■ Directive: Summarize the overview of Kennesaw State Owls football statistical leaders in two sentences.

■ Excerpt provided:

= Kennesaw State Owls football statistical leaders =

The Kennesaw State Owls football statistical leaders are individual statistical leaders of the Kennesaw State Owls football program in various categories, including passing, rushing, receiving, total offense, defensive stats, and kicking. Within those areas, the lists identify single-game, single-season, and career leaders. The Owls represent Kennesaw State University (KSU) in the NCAA Division I FBS Conference USA (CUSA).

Kennesaw State began competing in intercollegiate football in 2015, so the typical issues with school records do not exist. There is no period of the late 19th and early 20th century with spotty, incomplete records. Therefore, Owls' records are also not affected by the lengthening of the season to 12 games over the years, the 1972 NCAA decision to allow freshmen to play varsity football, or the 2002 NCAA decision to count bowl games in players' official statistics.

However, other aspects of college football rules and playing conditions have allowed players in select seasons extra games to accumulate statistics.

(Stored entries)

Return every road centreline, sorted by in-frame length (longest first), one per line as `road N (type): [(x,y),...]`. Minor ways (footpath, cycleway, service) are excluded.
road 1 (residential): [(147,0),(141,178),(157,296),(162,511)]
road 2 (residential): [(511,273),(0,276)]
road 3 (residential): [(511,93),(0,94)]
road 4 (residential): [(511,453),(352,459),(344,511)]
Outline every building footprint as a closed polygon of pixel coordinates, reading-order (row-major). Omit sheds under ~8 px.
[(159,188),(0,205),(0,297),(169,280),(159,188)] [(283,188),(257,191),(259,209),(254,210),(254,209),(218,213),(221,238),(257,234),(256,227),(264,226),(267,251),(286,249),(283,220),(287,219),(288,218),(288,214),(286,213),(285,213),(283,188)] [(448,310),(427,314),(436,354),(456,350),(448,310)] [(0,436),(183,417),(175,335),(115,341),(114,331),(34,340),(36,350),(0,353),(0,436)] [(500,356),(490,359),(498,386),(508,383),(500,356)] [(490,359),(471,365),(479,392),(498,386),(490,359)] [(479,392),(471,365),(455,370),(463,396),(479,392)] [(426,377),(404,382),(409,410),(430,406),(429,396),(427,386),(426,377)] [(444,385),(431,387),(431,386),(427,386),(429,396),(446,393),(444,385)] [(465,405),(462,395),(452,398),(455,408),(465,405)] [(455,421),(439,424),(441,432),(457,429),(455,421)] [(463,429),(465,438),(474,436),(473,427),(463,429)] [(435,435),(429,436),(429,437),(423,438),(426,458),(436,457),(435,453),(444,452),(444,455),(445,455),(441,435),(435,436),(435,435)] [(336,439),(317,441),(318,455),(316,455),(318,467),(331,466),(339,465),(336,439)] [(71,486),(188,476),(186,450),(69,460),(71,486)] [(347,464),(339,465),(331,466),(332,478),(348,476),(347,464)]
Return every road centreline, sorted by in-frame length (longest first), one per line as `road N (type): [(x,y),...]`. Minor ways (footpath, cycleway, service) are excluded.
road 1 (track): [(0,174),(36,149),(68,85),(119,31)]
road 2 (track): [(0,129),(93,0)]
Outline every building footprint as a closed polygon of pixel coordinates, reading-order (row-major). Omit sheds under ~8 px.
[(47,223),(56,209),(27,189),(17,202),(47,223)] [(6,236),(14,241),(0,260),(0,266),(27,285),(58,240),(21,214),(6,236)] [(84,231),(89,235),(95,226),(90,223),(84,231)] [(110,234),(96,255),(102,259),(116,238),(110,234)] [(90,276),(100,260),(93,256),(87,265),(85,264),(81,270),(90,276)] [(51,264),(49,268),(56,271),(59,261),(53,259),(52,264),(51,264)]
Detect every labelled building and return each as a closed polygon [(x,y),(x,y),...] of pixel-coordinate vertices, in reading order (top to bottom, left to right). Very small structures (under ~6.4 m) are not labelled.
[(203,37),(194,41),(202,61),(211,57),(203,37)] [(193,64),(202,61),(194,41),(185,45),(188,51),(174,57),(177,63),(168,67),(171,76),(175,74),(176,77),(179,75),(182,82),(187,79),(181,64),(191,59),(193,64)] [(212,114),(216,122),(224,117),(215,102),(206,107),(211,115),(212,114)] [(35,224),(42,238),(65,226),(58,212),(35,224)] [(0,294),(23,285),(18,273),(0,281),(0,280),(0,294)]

■ Task response: The Kennesaw State Owls football statistical leaders are the program's single-game, single-season, and career leaders in categories such as passing, rushing, receiving, total offense, defensive stats, and kicking, and the Owls represent Kennesaw State University in the NCAA Division I FBS Conference USA. Because the school began intercollegiate football in 2015, its records have no spotty early-era gaps and are unaffected by the lengthening of the season to 12 games, the 1972 decision to let freshmen play varsity football, or the 2002 decision to count bowl games, though other rules and playing conditions have given players in select seasons extra games to accumulate statistics.